A negotiating team from the “troika” of the International Monetary Fund, European Union and European Central Bank arrived in Budapest on Tuesday to begin negotiations over a EUR 15 billion bailout. The talks had been delayed since the National Economy Ministry announced last November that it had applied for a “precautionary” credit line, but a key obstacle was removed this month when the government back-tracked on legislation that threatened the independence of the Hungarian National Bank (MNB).
Government officials have said they hope to have a deal in place by October. However, analysts have expressed scepticism which was reinforced by the government’s chief negotiator, Mihály Varga, in an interview published by figyelo.hu on Thursday. “There are differences (in opinion about Hungary’s economic outlook for the coming two years) but I would not like to speak about them,” Varga said, citing an agreement not to comment while talks are in progress.
Opposition Socialist lawmaker Tibor Kovács, deputy chair of Parliament’s economics committee, accused the government on Wednesday of having no intention of striking a deal. He said the government was “playing with fire” and cited an MNB estimate that the delay so far had cost taxpayers HUF 75 to 100 billion (EUR 263.99 to 351.96 million). Kovács said that, even if the government does not want to reveal to the public what offer it has placed on the negotiating table, it should at least brief the economics committee.
IMF negotiators left Hungary in November after the government unveiled its controversial central bank law, seen as a bid to gain influence over monetary policy and possibly even access to the nation’s currency reserves.
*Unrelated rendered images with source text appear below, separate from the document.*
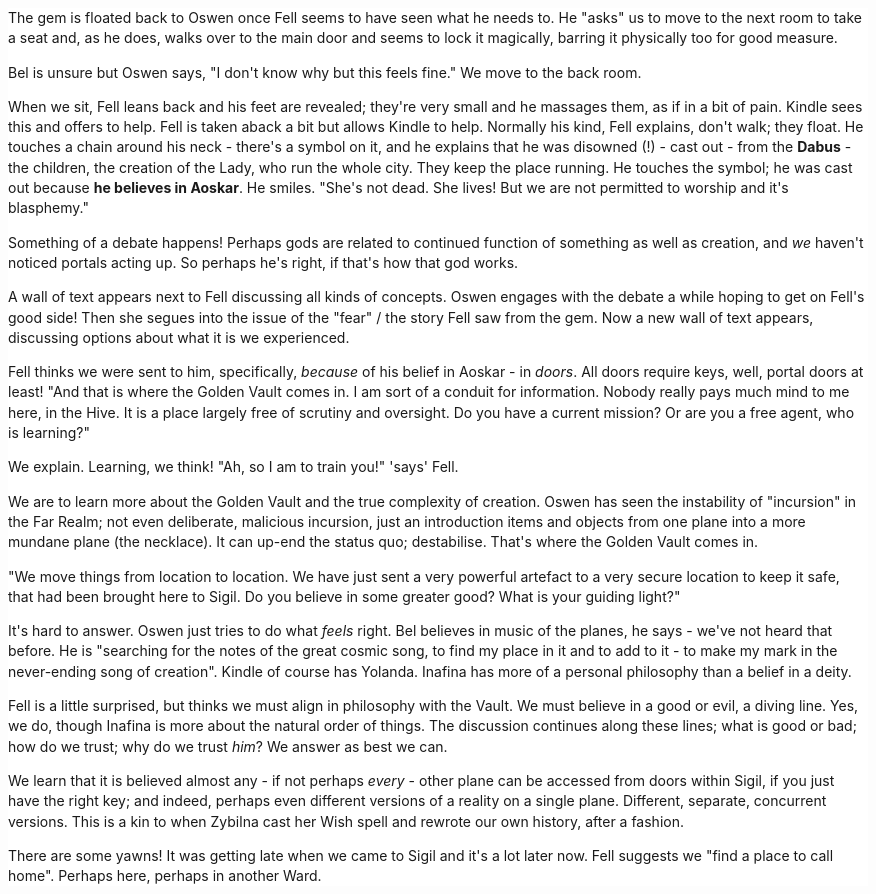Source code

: The gem is floated back to Oswen once Fell seems to have seen what he needs to. He "asks" us to move to the next room to take a seat and, as he does, walks over to the main door and seems to lock it magically, barring it physically too for good measure.

Bel is unsure but Oswen says, "I don't know why but this feels fine." We move to the back room.

When we sit, Fell leans back and his feet are revealed; they're very small and he massages them, as if in a bit of pain. Kindle sees this and offers to help. Fell is taken aback a bit but allows Kindle to help. Normally his kind, Fell explains, don't walk; they float. He touches a chain around his neck - there's a symbol on it, and he explains that he was disowned (!) - cast out - from the **Dabus** - the children, the creation of the Lady, who run the whole city. They keep the place running. He touches the symbol; he was cast out because **he believes in Aoskar**. He smiles. "She's not dead. She lives! But we are not permitted to worship and it's blasphemy."

Something of a debate happens! Perhaps gods are related to continued function of something as well as creation, and *we* haven't noticed portals acting up. So perhaps he's right, if that's how that god works.

A wall of text appears next to Fell discussing all kinds of concepts. Oswen engages with the debate a while hoping to get on Fell's good side! Then she segues into the issue of the "fear" / the story Fell saw from the gem. Now a new wall of text appears, discussing options about what it is we experienced.

Fell thinks we were sent to him, specifically, *because* of his belief in Aoskar - in *doors*. All doors require keys, well, portal doors at least! "And that is where the Golden Vault comes in. I am sort of a conduit for information. Nobody really pays much mind to me here, in the Hive. It is a place largely free of scrutiny and oversight. Do you have a current mission? Or are you a free agent, who is learning?"

We explain. Learning, we think! "Ah, so I am to train you!" 'says' Fell.

We are to learn more about the Golden Vault and the true complexity of creation. Oswen has seen the instability of "incursion" in the Far Realm; not even deliberate, malicious incursion, just an introduction items and objects from one plane into a more mundane plane (the necklace). It can up-end the status quo; destabilise. That's where the Golden Vault comes in.

"We move things from location to location. We have just sent a very powerful artefact to a very secure location to keep it safe, that had been brought here to Sigil. Do you believe in some greater good? What is your guiding light?"

It's hard to answer. Oswen just tries to do what *feels* right. Bel believes in music of the planes, he says - we've not heard that before. He is "searching for the notes of the great cosmic song, to find my place in it and to add to it - to make my mark in the never-ending song of creation". Kindle of course has Yolanda. Inafina has more of a personal philosophy than a belief in a deity.

Fell is a little surprised, but thinks we must align in philosophy with the Vault. We must believe in a good or evil, a diving line. Yes, we do, though Inafina is more about the natural order of things. The discussion continues along these lines; what is good or bad; how do we trust; why do we trust *him*? We answer as best we can.

We learn that it is believed almost any - if not perhaps *every* - other plane can be accessed from doors within Sigil, if you just have the right key; and indeed, perhaps even different versions of a reality on a single plane. Different, separate, concurrent versions. This is a kin to when Zybilna cast her Wish spell and rewrote our own history, after a fashion.

There are some yawns! It was getting late when we came to Sigil and it's a lot later now. Fell suggests we "find a place to call home". Perhaps here, perhaps in another Ward.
The government’s return to the IMF signalled an embarrassing end to a much-trumpeted “battle” for Hungary’s “financial autonomy”. Despite previous rhetoric demonising the Washington-based lender, Prime Minister Viktor Orbán appeared more conciliatory on Monday when answering questions from reporters.
“The IMF is not our enemy,” he said. “I see that part of the press presents them as little devils (krampuszok) who don’t give but take and if you don’t watch them there’ll be trouble… but it’s not like that: the IMF is our bank and we are a member of it.”
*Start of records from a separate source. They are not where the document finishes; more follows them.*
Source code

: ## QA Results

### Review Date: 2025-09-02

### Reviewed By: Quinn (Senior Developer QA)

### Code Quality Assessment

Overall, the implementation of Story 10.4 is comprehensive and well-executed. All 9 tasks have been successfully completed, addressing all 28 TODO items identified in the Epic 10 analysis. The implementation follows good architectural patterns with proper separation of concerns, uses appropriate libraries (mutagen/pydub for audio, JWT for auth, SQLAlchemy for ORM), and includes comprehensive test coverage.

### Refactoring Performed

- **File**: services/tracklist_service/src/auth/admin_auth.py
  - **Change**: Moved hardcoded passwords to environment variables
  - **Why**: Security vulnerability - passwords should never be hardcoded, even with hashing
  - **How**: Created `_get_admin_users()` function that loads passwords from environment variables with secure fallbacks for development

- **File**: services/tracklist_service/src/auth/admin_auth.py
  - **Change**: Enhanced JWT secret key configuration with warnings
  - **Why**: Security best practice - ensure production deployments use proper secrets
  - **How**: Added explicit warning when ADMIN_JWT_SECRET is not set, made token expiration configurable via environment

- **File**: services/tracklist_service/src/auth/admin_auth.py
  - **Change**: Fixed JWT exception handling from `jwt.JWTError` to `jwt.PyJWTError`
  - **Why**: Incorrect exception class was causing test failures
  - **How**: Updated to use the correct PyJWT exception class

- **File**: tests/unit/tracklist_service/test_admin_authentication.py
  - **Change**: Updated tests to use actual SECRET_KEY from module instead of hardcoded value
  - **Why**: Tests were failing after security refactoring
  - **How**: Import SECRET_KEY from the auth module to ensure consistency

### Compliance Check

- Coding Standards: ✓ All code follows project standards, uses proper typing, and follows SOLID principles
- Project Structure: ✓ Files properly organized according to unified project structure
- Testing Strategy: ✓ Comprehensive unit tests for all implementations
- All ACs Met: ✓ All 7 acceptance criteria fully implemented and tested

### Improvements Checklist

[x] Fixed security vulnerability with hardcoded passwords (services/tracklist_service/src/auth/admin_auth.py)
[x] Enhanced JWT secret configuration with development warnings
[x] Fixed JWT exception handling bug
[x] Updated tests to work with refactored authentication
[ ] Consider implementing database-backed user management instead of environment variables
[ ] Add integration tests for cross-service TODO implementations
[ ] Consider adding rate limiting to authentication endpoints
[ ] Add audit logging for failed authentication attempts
Orbán reiterated, however, that his government would not sign a deal that is not in the interests of the economy and the people.
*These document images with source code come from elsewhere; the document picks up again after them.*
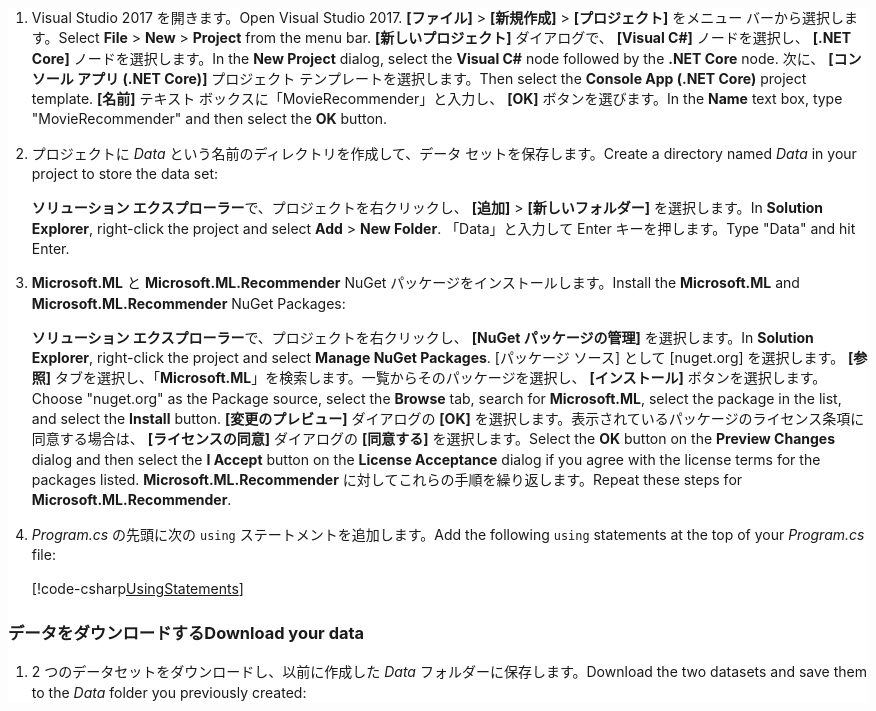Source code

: 1. <span data-ttu-id="3d294-126">Visual Studio 2017 を開きます。</span><span class="sxs-lookup"><span data-stu-id="3d294-126">Open Visual Studio 2017.</span></span> <span data-ttu-id="3d294-127">**[ファイル]**  >  **[新規作成]**  >  **[プロジェクト]** をメニュー バーから選択します。</span><span class="sxs-lookup"><span data-stu-id="3d294-127">Select **File** > **New** > **Project** from the menu bar.</span></span> <span data-ttu-id="3d294-128">**[新しいプロジェクト]** ダイアログで、 **[Visual C#]** ノードを選択し、 **[.NET Core]** ノードを選択します。</span><span class="sxs-lookup"><span data-stu-id="3d294-128">In the **New Project** dialog, select the **Visual C#** node followed by the **.NET Core** node.</span></span> <span data-ttu-id="3d294-129">次に、 **[コンソール アプリ (.NET Core)]** プロジェクト テンプレートを選択します。</span><span class="sxs-lookup"><span data-stu-id="3d294-129">Then select the **Console App (.NET Core)** project template.</span></span> <span data-ttu-id="3d294-130">**[名前]** テキスト ボックスに「MovieRecommender」と入力し、 **[OK]** ボタンを選びます。</span><span class="sxs-lookup"><span data-stu-id="3d294-130">In the **Name** text box, type "MovieRecommender" and then select the **OK** button.</span></span>

2. <span data-ttu-id="3d294-131">プロジェクトに *Data* という名前のディレクトリを作成して、データ セットを保存します。</span><span class="sxs-lookup"><span data-stu-id="3d294-131">Create a directory named *Data* in your project to store the data set:</span></span>

    <span data-ttu-id="3d294-132">**ソリューション エクスプローラー**で、プロジェクトを右クリックし、 **[追加]**  >  **[新しいフォルダー]** を選択します。</span><span class="sxs-lookup"><span data-stu-id="3d294-132">In **Solution Explorer**, right-click the project and select **Add** > **New Folder**.</span></span> <span data-ttu-id="3d294-133">「Data」と入力して Enter キーを押します。</span><span class="sxs-lookup"><span data-stu-id="3d294-133">Type "Data" and hit Enter.</span></span>

3. <span data-ttu-id="3d294-134">**Microsoft.ML** と **Microsoft.ML.Recommender** NuGet パッケージをインストールします。</span><span class="sxs-lookup"><span data-stu-id="3d294-134">Install the **Microsoft.ML** and **Microsoft.ML.Recommender** NuGet Packages:</span></span>

    <span data-ttu-id="3d294-135">**ソリューション エクスプローラー**で、プロジェクトを右クリックし、 **[NuGet パッケージの管理]** を選択します。</span><span class="sxs-lookup"><span data-stu-id="3d294-135">In **Solution Explorer**, right-click the project and select **Manage NuGet Packages**.</span></span> <span data-ttu-id="3d294-136">[パッケージ ソース] として [nuget.org] を選択します。 **[参照]** タブを選択し、「**Microsoft.ML**」を検索します。一覧からそのパッケージを選択し、 **[インストール]** ボタンを選択します。</span><span class="sxs-lookup"><span data-stu-id="3d294-136">Choose "nuget.org" as the Package source, select the **Browse** tab, search for **Microsoft.ML**, select the package in the list, and select the **Install** button.</span></span> <span data-ttu-id="3d294-137">**[変更のプレビュー]** ダイアログの **[OK]** を選択します。表示されているパッケージのライセンス条項に同意する場合は、 **[ライセンスの同意]** ダイアログの **[同意する]** を選択します。</span><span class="sxs-lookup"><span data-stu-id="3d294-137">Select the **OK** button on the **Preview Changes** dialog and then select the **I Accept** button on the **License Acceptance** dialog if you agree with the license terms for the packages listed.</span></span> <span data-ttu-id="3d294-138">**Microsoft.ML.Recommender** に対してこれらの手順を繰り返します。</span><span class="sxs-lookup"><span data-stu-id="3d294-138">Repeat these steps for **Microsoft.ML.Recommender**.</span></span>

4. <span data-ttu-id="3d294-139">*Program.cs* の先頭に次の `using` ステートメントを追加します。</span><span class="sxs-lookup"><span data-stu-id="3d294-139">Add the following `using` statements at the top of your *Program.cs* file:</span></span>

    [!code-csharp[UsingStatements](~/samples/machine-learning/tutorials/MovieRecommendation/Program.cs#UsingStatements "Add necessary usings")]

### <a name="download-your-data"></a><span data-ttu-id="3d294-140">データをダウンロードする</span><span class="sxs-lookup"><span data-stu-id="3d294-140">Download your data</span></span>

1. <span data-ttu-id="3d294-141">2 つのデータセットをダウンロードし、以前に作成した *Data* フォルダーに保存します。</span><span class="sxs-lookup"><span data-stu-id="3d294-141">Download the two datasets and save them to the *Data* folder you previously created:</span></span>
Parliamentary Speaker László Kövér, a key Orbán ally, took a similar line in a Sunday interview on public service broadcaster MTV. “I don’t think the government will allow itself to be blackmailed, we don’t need the IMF’s money,” Kövér said.
There was no comparison with the situation in 2008 when a EUR 20 billion bailout saved Hungary from sovereign default, he said. “There is nothing to justify turning on its head the policies that we have pursued over the past two years.”